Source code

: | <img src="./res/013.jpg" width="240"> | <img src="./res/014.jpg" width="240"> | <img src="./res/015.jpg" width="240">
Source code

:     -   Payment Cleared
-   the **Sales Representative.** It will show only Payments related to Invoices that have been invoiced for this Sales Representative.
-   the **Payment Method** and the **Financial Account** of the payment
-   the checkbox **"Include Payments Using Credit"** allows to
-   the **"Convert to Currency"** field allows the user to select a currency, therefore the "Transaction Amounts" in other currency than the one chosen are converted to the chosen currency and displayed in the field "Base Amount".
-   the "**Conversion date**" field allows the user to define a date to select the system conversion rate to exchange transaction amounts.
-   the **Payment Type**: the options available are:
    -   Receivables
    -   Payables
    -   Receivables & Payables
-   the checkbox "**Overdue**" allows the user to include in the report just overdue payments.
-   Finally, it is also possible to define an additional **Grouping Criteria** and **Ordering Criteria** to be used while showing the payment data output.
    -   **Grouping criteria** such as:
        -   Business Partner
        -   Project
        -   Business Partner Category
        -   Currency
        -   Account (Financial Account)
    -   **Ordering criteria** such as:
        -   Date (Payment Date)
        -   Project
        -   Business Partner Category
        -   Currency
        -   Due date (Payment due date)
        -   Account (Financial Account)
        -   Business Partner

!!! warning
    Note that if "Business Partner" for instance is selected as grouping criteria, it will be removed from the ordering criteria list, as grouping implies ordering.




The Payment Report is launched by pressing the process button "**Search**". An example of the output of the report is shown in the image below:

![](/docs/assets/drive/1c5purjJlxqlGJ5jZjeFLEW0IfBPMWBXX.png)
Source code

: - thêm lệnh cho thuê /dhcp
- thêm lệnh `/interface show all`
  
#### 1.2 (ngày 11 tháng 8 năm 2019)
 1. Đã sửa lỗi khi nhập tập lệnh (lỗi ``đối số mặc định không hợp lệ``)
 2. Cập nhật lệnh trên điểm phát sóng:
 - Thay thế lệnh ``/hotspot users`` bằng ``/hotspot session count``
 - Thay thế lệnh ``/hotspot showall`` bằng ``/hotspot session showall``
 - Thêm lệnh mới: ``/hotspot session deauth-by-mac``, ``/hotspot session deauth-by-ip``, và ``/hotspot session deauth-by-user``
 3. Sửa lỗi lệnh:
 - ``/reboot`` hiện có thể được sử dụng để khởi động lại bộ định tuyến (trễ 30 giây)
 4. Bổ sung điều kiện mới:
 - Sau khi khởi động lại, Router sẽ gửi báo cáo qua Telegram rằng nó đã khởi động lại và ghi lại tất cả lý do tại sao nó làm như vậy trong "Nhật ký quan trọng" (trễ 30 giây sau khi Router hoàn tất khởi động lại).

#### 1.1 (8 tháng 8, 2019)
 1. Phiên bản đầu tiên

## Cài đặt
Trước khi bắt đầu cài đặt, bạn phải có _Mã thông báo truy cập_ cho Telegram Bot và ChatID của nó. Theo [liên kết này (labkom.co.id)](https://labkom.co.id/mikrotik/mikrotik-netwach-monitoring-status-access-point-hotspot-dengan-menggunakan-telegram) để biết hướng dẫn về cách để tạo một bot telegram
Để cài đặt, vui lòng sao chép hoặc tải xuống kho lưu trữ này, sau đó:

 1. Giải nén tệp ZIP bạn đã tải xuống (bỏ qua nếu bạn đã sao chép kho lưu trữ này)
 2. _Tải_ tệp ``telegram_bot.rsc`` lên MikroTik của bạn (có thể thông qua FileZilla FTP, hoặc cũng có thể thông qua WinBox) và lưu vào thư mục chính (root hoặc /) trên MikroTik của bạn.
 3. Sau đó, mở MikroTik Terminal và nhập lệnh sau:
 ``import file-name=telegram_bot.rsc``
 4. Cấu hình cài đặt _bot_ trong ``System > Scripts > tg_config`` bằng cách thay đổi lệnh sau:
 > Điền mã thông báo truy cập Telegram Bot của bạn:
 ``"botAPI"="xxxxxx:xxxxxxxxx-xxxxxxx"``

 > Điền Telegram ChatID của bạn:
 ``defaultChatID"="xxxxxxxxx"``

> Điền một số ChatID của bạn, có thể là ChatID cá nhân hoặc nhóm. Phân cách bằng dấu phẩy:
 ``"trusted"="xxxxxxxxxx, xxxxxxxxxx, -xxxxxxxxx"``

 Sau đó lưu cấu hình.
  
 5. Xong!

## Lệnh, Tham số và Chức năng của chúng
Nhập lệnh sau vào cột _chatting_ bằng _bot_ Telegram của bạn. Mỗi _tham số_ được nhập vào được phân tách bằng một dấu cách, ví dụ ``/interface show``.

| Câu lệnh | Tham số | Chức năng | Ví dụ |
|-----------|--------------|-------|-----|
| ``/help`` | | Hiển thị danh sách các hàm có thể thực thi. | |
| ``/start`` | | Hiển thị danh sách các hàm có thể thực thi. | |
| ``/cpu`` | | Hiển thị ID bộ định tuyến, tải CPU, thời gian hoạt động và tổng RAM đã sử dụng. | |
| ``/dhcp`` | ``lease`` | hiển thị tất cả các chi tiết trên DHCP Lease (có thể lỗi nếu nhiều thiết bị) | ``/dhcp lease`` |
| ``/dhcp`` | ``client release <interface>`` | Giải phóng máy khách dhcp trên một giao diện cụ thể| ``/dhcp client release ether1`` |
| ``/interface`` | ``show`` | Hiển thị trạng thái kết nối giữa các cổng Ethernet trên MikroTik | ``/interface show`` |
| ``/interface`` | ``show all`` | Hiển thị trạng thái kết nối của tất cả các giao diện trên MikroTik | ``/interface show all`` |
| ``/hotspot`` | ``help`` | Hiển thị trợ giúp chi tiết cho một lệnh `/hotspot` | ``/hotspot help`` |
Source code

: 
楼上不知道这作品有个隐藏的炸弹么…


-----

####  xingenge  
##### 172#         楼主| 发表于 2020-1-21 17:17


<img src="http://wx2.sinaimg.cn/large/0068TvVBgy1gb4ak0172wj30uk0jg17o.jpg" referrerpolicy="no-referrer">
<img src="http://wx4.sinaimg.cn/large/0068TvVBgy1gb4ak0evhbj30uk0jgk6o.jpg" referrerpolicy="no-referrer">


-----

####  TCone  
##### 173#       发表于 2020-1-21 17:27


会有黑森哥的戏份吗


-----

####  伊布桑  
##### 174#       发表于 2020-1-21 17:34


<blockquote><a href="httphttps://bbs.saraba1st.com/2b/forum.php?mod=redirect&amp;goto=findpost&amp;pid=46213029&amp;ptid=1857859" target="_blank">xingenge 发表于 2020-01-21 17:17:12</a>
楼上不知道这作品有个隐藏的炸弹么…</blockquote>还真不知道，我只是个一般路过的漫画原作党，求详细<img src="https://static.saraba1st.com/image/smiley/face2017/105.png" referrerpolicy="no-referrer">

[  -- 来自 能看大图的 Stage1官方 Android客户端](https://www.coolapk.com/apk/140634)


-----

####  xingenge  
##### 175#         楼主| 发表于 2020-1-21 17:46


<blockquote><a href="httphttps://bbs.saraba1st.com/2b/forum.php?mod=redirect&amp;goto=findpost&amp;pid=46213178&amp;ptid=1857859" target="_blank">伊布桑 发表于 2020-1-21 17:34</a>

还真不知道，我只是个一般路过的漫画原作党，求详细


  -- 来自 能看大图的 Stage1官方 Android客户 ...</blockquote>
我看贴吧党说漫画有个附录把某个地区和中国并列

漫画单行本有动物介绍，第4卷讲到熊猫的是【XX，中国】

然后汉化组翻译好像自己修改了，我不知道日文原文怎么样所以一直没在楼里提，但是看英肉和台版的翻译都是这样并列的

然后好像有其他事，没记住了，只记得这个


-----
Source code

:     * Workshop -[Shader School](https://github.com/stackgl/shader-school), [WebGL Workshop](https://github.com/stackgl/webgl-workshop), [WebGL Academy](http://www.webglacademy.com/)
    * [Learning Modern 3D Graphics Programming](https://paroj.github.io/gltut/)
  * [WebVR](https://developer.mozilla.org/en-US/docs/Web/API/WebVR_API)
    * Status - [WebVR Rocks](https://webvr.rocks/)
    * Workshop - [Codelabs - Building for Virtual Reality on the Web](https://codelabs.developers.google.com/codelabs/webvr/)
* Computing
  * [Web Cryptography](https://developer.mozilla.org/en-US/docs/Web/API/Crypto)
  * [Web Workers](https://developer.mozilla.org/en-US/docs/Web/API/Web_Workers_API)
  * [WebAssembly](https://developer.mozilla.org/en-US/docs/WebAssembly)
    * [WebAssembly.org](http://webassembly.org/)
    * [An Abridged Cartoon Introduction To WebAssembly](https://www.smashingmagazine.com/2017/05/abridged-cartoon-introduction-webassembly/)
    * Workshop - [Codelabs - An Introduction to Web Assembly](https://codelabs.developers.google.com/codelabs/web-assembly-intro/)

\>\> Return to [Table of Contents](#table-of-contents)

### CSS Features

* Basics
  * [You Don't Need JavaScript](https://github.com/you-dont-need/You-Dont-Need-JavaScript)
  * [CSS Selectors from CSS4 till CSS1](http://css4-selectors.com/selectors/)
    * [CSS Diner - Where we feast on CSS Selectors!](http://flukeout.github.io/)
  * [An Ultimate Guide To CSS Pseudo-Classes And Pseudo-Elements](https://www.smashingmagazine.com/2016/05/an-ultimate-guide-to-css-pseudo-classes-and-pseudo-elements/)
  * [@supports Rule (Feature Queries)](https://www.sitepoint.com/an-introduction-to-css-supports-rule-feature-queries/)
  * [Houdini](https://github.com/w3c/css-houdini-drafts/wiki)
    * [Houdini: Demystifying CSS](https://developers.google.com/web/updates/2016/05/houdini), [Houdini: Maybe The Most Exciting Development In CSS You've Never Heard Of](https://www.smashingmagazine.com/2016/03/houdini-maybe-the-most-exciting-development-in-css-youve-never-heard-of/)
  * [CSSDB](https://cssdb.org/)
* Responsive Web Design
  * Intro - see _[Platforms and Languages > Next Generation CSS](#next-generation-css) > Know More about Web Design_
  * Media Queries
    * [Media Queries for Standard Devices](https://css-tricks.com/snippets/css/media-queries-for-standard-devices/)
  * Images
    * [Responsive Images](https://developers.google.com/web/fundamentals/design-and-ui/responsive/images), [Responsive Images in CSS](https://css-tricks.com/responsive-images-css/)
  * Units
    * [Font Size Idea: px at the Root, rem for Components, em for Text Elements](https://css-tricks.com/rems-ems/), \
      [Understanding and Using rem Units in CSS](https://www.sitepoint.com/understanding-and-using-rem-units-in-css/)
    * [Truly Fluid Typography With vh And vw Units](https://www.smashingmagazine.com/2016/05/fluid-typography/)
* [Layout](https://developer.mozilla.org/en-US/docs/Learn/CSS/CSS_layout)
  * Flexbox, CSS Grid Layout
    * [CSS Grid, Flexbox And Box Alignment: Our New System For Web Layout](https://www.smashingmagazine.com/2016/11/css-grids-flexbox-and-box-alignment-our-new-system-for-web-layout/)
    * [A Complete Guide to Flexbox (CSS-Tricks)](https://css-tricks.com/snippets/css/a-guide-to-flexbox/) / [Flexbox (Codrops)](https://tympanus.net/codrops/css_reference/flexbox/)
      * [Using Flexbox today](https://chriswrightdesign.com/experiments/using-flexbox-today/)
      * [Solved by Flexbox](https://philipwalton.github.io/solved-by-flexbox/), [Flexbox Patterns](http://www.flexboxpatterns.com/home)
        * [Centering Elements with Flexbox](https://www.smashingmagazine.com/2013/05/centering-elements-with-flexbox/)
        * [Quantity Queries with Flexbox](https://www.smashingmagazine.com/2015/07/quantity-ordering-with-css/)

→ PROBLEM TO WORK ON: Across the records, how many lines carry the word "sinaimg"? The answer should be a number alone.

→ YOUR RESPONSE: 2